- [Listed records]
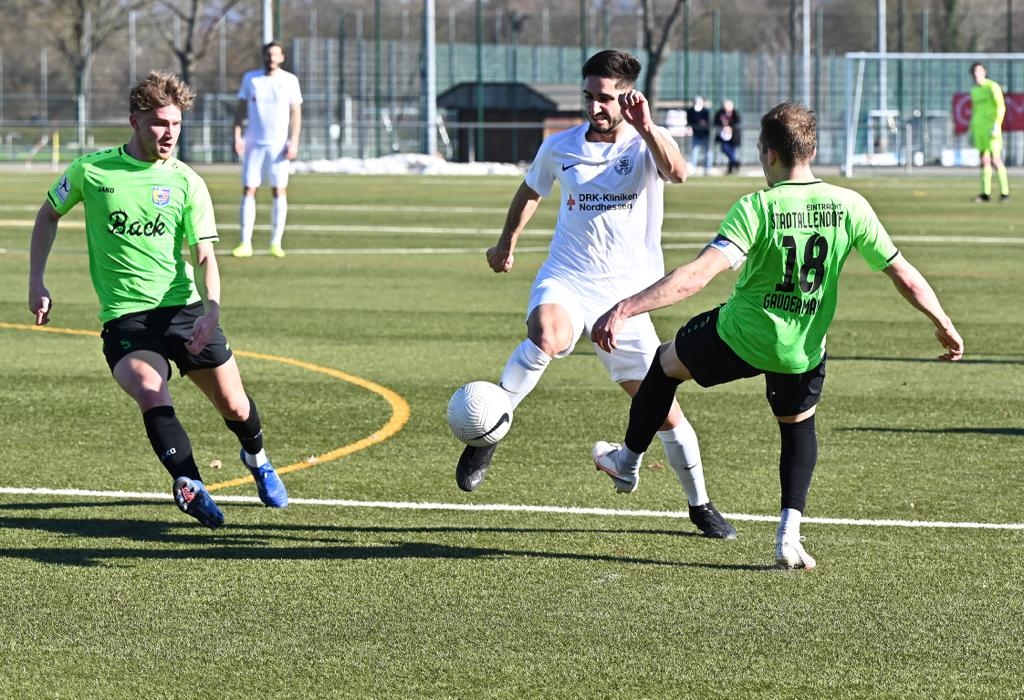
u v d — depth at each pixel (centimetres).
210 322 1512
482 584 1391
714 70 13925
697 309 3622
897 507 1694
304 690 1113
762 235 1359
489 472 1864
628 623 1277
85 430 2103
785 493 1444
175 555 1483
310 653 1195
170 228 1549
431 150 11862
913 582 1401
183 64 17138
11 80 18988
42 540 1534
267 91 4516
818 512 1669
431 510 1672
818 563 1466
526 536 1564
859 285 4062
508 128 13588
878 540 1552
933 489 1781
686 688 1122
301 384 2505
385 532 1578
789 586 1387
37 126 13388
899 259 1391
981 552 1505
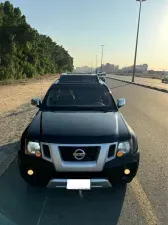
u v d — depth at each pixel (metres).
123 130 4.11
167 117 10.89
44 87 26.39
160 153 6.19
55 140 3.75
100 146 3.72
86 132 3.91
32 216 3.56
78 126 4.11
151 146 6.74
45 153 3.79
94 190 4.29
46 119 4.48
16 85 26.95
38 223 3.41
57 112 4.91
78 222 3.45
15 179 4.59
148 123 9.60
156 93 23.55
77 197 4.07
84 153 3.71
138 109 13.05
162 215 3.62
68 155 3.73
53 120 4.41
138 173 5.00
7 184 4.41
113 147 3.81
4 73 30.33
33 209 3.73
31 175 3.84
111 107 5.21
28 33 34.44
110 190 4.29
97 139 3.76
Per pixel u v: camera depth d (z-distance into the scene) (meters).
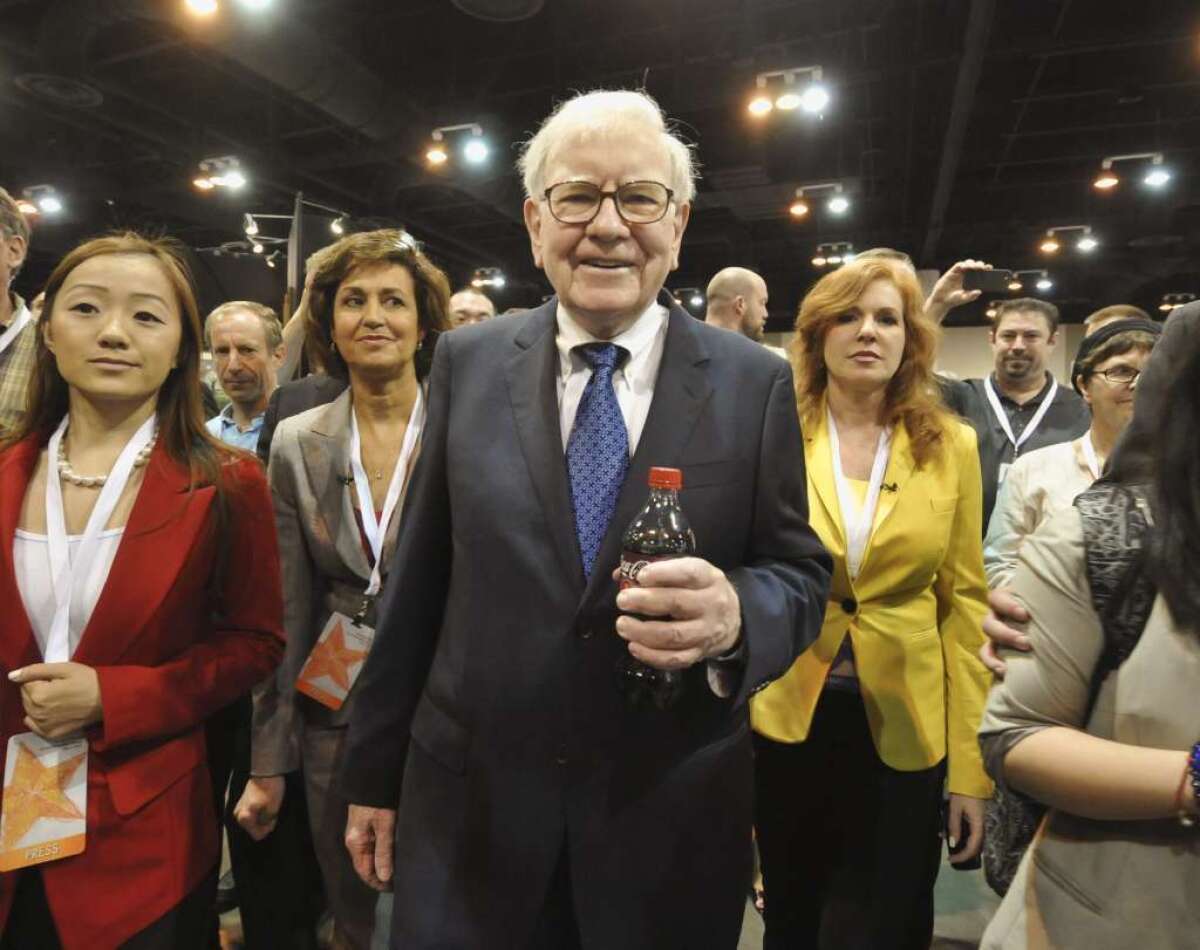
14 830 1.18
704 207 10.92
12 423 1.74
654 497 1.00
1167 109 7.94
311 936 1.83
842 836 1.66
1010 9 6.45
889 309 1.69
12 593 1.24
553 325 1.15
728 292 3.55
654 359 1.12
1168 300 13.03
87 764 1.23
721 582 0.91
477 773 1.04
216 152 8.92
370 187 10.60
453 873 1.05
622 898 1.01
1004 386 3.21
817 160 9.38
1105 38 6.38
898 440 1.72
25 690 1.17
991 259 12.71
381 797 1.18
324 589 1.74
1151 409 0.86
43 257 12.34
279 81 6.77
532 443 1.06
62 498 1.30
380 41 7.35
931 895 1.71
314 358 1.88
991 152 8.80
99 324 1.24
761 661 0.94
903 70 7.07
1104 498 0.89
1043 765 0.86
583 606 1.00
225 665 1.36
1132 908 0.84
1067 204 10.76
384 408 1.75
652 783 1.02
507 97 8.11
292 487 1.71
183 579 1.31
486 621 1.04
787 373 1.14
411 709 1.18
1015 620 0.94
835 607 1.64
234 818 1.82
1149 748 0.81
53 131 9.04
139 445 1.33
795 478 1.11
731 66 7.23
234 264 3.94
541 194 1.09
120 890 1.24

- [Task goal]
Exactly as written, restate the lines above from the opening line through the one holding "991 152 8.80", omitting the pictures.

- [Written reply]
u v d — depth at each pixel (centimetres).
210 322 1512
482 584 1391
714 70 13925
697 309 3622
897 507 1694
304 690 1113
762 235 1359
489 472 1864
628 623 1277
85 430 2103
785 493 1444
175 555 1483
310 653 1195
170 228 1549
431 150 11862
913 582 1401
183 64 17138
11 80 18988
42 540 1534
267 91 4516
818 512 1669
431 510 1672
818 563 1466
526 536 1564
859 285 4062
508 128 13588
878 540 1552
933 489 1781
686 688 1122
301 384 2505
385 532 1578
789 586 1387
37 126 13388
899 259 1391
981 552 1505
u v d — depth at each pixel (metres).
123 130 4.11
167 117 10.89
44 87 26.39
160 153 6.19
55 140 3.75
100 146 3.72
86 132 3.91
32 216 3.56
78 126 4.11
151 146 6.74
45 153 3.79
94 190 4.29
46 119 4.48
16 85 26.95
38 223 3.41
57 112 4.91
78 222 3.45
15 179 4.59
148 123 9.60
156 93 23.55
77 197 4.07
84 153 3.71
138 109 13.05
162 215 3.62
68 155 3.73
53 120 4.41
138 173 5.00
7 184 4.41
113 147 3.81
4 73 30.33
33 209 3.73
31 175 3.84
111 107 5.21
28 33 34.44
110 190 4.29
97 139 3.76
Per pixel u v: camera depth d (z-distance into the scene) (meters).
14 830 1.18
704 207 10.92
12 423 1.74
654 497 1.00
1167 109 7.94
311 936 1.83
842 836 1.66
1010 9 6.45
889 309 1.69
12 593 1.24
553 325 1.15
728 292 3.55
654 359 1.12
1168 300 13.03
87 764 1.23
721 582 0.91
477 773 1.04
216 152 8.92
370 187 10.60
453 873 1.05
622 898 1.01
1004 386 3.21
817 160 9.38
1105 38 6.38
898 440 1.72
25 690 1.17
991 259 12.71
381 797 1.18
324 589 1.74
1151 409 0.86
43 257 12.34
279 81 6.77
532 443 1.06
62 498 1.30
380 41 7.35
931 895 1.71
314 358 1.88
991 152 8.80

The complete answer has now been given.